The US legal code prohibits religious organizations and churches from endorsing and/or opposing candidates for office. The assertion of this authority is linked to the tax-exempt status granted to churches by the IRS. This law, and the American tradition of the separation between church and state lead some observers to claim that religious people should not be weighing in on political matters at all. There are others who deny the authority of the government to place any limit on the proclamation of the gospel and cite that same tradition of separation.
I pledge to you that I will not endorse or denounce any candidate for office in this or any election. Nor would I tolerate such endorsements from institutions, clergy, or representatives of the Diocese of Providence. While I respect the law of the land, my pledge is fundamentally motivated by Catholic teaching in this regard. Over centuries of experience and reflection, the Church has gradually drawn distinctions between the proper role of the clergy in the governance of the Church’s own life, and the role of the laity in seeking justice, exercising leadership, and witnessing to the gospel in everyday life.
Even as we acknowledge the proper distinction between the roles of clergy and laity, it is also important to assert that the legal prohibition against endorsement of candidates does not prohibit the Church or people of faith from participating in the political process. It is one of the great gifts of the American tradition that all citizens have the right to advocate for their opinions and ideas. Without endorsing particular candidates, clergy and the lay faithful often enter the fray with our own ancient teachings and commitment to the common good. In Fratelli Tutti, Pope Francis reminded all Catholics of our shared commitment to the truth and our sacred duty to uphold the sanctity of human life, the dignity of persons, and the call to compassion for the suffering. The Holy Father asserted that these commitments might be born from our faith but that they are truths discernible even to those of different traditions or even no faith. In effect, we have more than the freedom to take part in the political process, we have the duty to do so.

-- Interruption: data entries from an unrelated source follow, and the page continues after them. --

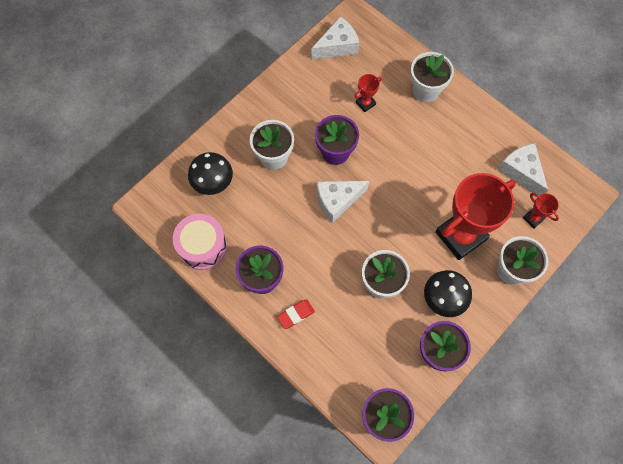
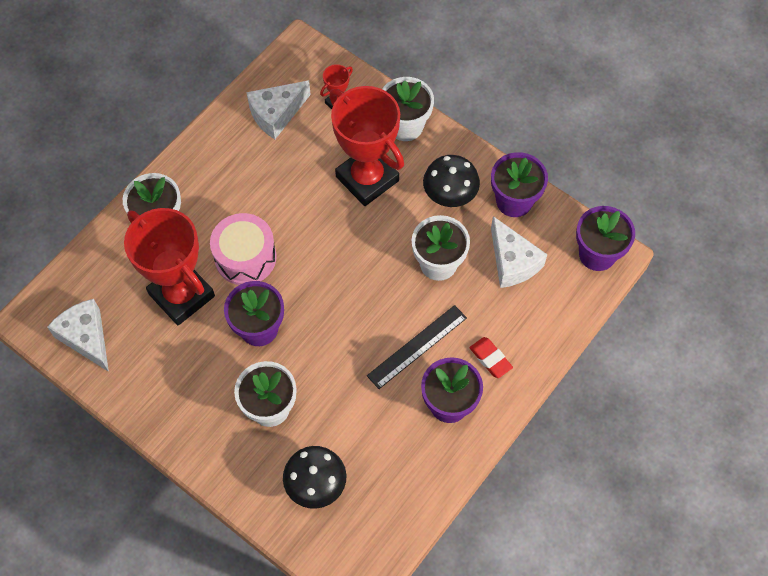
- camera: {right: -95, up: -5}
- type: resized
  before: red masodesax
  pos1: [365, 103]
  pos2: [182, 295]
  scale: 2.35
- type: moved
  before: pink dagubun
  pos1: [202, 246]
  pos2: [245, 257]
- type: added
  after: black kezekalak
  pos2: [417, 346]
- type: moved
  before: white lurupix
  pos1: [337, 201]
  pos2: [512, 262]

While I do not wish to tell you how to vote, I do urge you fervently to vote. And I urge you to carry the wisdom and compassion of your Catholic faith with you into the voting booth. Such is not a violation of American tradition or law, but the best thing that you can do in an election. If you take that sacred obligation seriously, I also urge you to utilize Faithful Citizenship and its other resources to prepare yourself for the election. They will help you to form your conscience and to understand the joy and the demands of the gospel. Make sure to vote, and do not forget to pray before voting, invoking the guidance of the Holy Spirit for the decisions that you will make. Be a faithful citizen and help make a better nation!